> **Passage for review**
--- START ---
Android clean architecture part 5

Some time has passed since the last clean architecture post. During this time the described architecture implementation has shown some of its drawbacks. In this post I will shortly describe the problems with the current implementation and propose some solutions to these problems. As usual you can find the updated version of the demo application Carbrands in its repository at GitHub - Repository Link.

So what are the problems?

All the problems with the proposed implementation actually originate from a single flawed architectural decision - storing scoped object graphs as field in their corresponding Activity. As a result, each Dagger scoped object graph gets destroyed and recreated together with the Activity each time a UI configuration change occurs. This leads to the folowing drawbacks of the architecture:

  • Potentially a lot of object instantiations due to creating a new scoped graph and all its objects on each configuration change
  • Presenter and Interactor implementations have to rely on the framework’s classes like Bundle and its lifecycle event callbacks in order to save and restore their state.
  • Having a Presenter and Interactor tightly coupled to the UI lifecycle makes them very hard to test due to tight dependencies to framework classes
  • Long-running operations which need to be atomic cannot be implemented at all inside these modules due to their instability

The following paragraphs provide some more detail for each of the problems above.

Too many object allocations

Well, that’s probably obvious. Recreating Presenter and Interactor instances and all their dependencies on each configuration change is not cheap. Allocating them takes some time and might have a negative effect on the performance of the app. In addition, the extra memory allocations mean more work for the garbage collector, which also leads to sloppy UI performance.

Presenters, Interactors and Bundles. Oh my!

It might not look like a bad idea at first, but it proved to be really painful in the long term. You see, having to save and restore the state of Presenter and Interactor implementations in Bundle increases their complexity with boilerplate code. The initial idea of the clean architecture is to be, well, clean. So pushing bundles and lifecycle methods as deep as an Interactor is contributing to neither cleaner nor simpler code.

In addition, it can also prove to be error-prone. Since Bundle works with key-value pairs, what happens if two components want to use the same key for different things to store? For example this might lead to an Interactor overwriting value related to the state of a Presenter or some value related to the UI, thus producing errors or even crashes due to wrong types. In order to prevent this, one has to come up with a convention that guarantees unique Bundle keys. This further increases the complexity and introduces even more boilerplate code.
--- END ---
> **Data excerpts**
--- START ---
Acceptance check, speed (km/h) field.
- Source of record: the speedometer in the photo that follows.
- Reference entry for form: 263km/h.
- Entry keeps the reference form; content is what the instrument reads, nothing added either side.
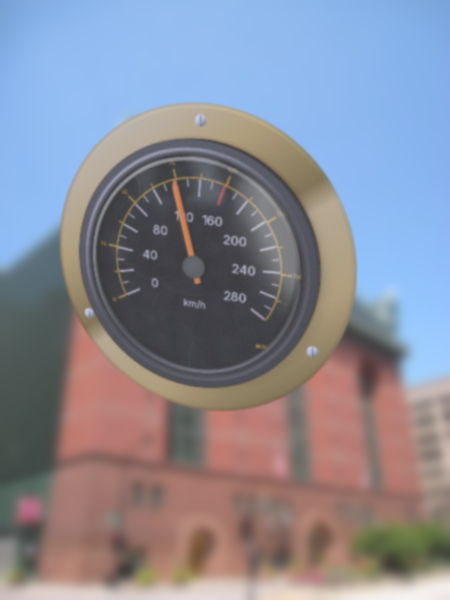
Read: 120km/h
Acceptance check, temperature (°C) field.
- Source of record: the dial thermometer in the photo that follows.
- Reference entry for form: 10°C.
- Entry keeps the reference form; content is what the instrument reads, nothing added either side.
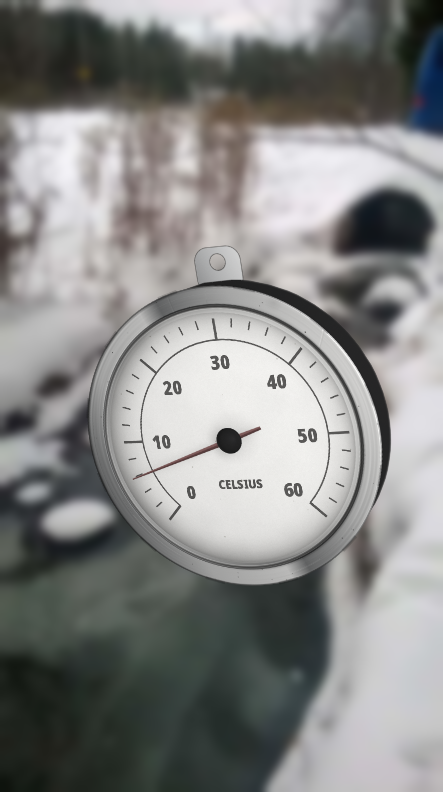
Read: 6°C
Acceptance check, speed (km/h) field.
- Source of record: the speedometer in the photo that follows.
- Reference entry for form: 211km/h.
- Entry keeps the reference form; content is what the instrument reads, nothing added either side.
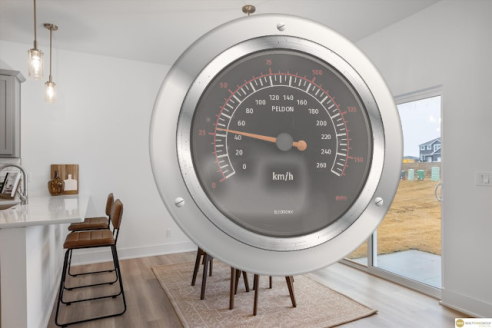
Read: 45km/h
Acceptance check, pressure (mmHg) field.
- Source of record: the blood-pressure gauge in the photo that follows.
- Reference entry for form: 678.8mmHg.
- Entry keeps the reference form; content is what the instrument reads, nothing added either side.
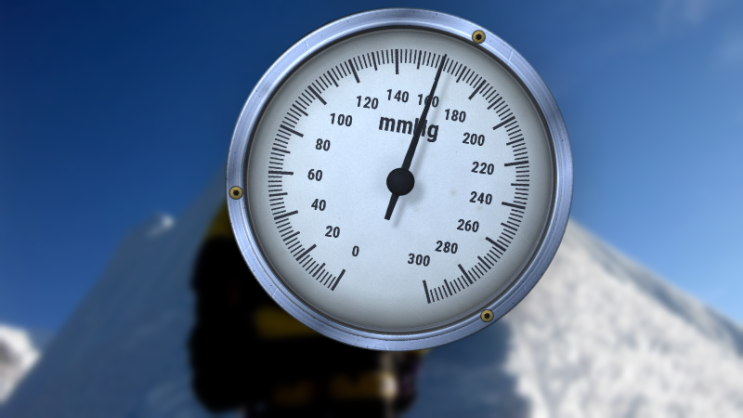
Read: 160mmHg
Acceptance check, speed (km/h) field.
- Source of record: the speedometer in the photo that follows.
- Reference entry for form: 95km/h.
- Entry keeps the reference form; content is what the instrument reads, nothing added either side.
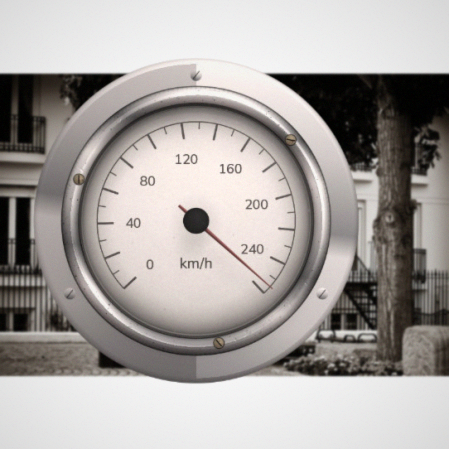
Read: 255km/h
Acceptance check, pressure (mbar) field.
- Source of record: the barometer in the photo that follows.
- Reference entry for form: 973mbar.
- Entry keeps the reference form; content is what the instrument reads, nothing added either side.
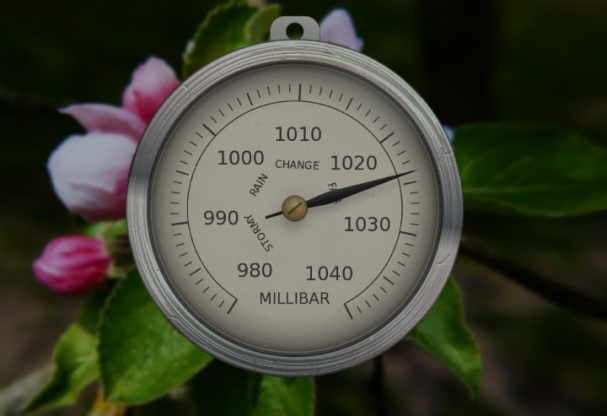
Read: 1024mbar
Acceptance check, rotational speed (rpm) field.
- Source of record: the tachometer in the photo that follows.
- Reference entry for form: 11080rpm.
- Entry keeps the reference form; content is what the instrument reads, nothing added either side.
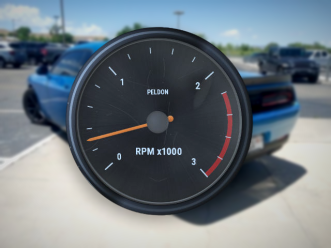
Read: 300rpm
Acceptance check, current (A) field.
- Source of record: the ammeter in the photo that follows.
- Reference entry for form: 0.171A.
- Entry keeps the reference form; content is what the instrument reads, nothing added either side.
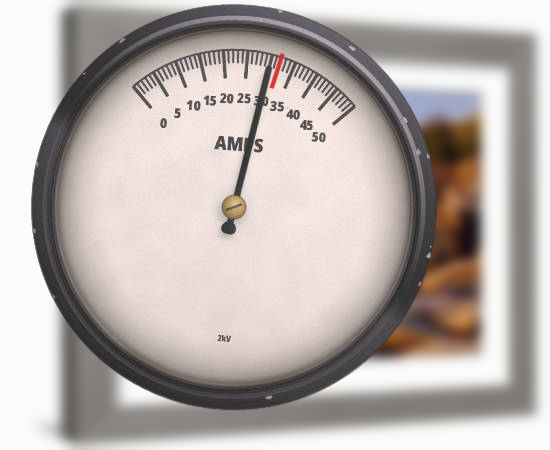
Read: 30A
--- END ---
> **Tasks to carry out**
• a. In the post on Android clean architecture, translate this sentence into Spanish: "Allocating them takes some time and might have a negative effect on the performance of the app."
• b. For each statement, say yes or no to whether the post on Android clean architecture agrees with it, and quote the words from the post that decide it.
(i) Each Dagger scoped object graph survives a UI configuration change.
(ii) The extra memory allocations add work for the garbage collector.
(iii) A convention for unique Bundle keys reduces boilerplate code.
• c. Go on with the post on Android clean architecture from the point where it stops, writing a few more paragraphs.

> **Responses to the tasks**
• a. Asignarlos lleva algo de tiempo y podría tener un efecto negativo en el rendimiento de la aplicación.

• b.
(i) No: "each Dagger scoped object graph gets destroyed and recreated together with the Activity each time a UI configuration change occurs"
(ii) Yes: "the extra memory allocations mean more work for the garbage collector"
(iii) No: "This further increases the complexity and introduces even more boilerplate code."

• c.
Testing, framework classes and lifecycle

Saving and restoring state of Presenter and Interactor through Bundle and lifecycle callback methods makes testing and especially Unit testing very hard. Having references to framework classes instead of only pure Java inside these components means that you have to use libraries like Roboelectric in order to be able to run Unit tests without an emulator. Don’t get me wrong, Roboelectric is great, but in this case it solves a problem, which would not exist at all in a better architecture.

But let’s say the only framework class we have is Bundle. We can mock it easily with something like Mockito, right? The class itself yes, but which values should it return? Which are relevant to the tested component? It means that you have to go through the code of the whole component and check what keys and values it expects to get from the Bundle. In other words, such components’ dependencies are not clearly visible from their public API. This makes writing good unit tests hard, because the test has to know too much.

Long-running atomic operations

Let’s say that an Interactor needs to perform a network request, which does something important like performing a payment. If a configuration change happens while the request is running, we end up with a brand new Interactor which only knows that a request was sent. But it has no idea if it has reached the server, if it has failed or succeeded. It will also never get back the result of this operation coming from the server.

This problem was already discussed into the previous post, which suggests that such Interactor should live in the Application object graph and not in any of the scoped object graphs. This, however, means that once allocated this Interactor will stay in memory as long as the process lives, which is not that efficient. In addition, scoped graph Interactors have to somehow communicate with this special Interactor, which introduces yet more complexity.

How can we do better?

Before we start looking in some aspects of the improved implementation, here’s a link to the actual repository version this post refers to: Repository Link for v2.0.

In order to fix the problems described above we need to tackle the main flaw of the current architecture, namely the fact that the instances of the scoped object graphs are stored inside the Activity. So how can we eliminate this?

The ObjectGraphHolder

It’s actually pretty simple - we just need to move them to a component which lives longer than the UI. This component is the ObjectGraphHolder - a singleton which has a map containing all scoped object graphs as well as the root object graph. It provides a couple of helpful methods which allow for putting, getting and removing ObjectGraph instances from it. It also contains a helper method for creating a scoped object graph by adding modules to an existing one.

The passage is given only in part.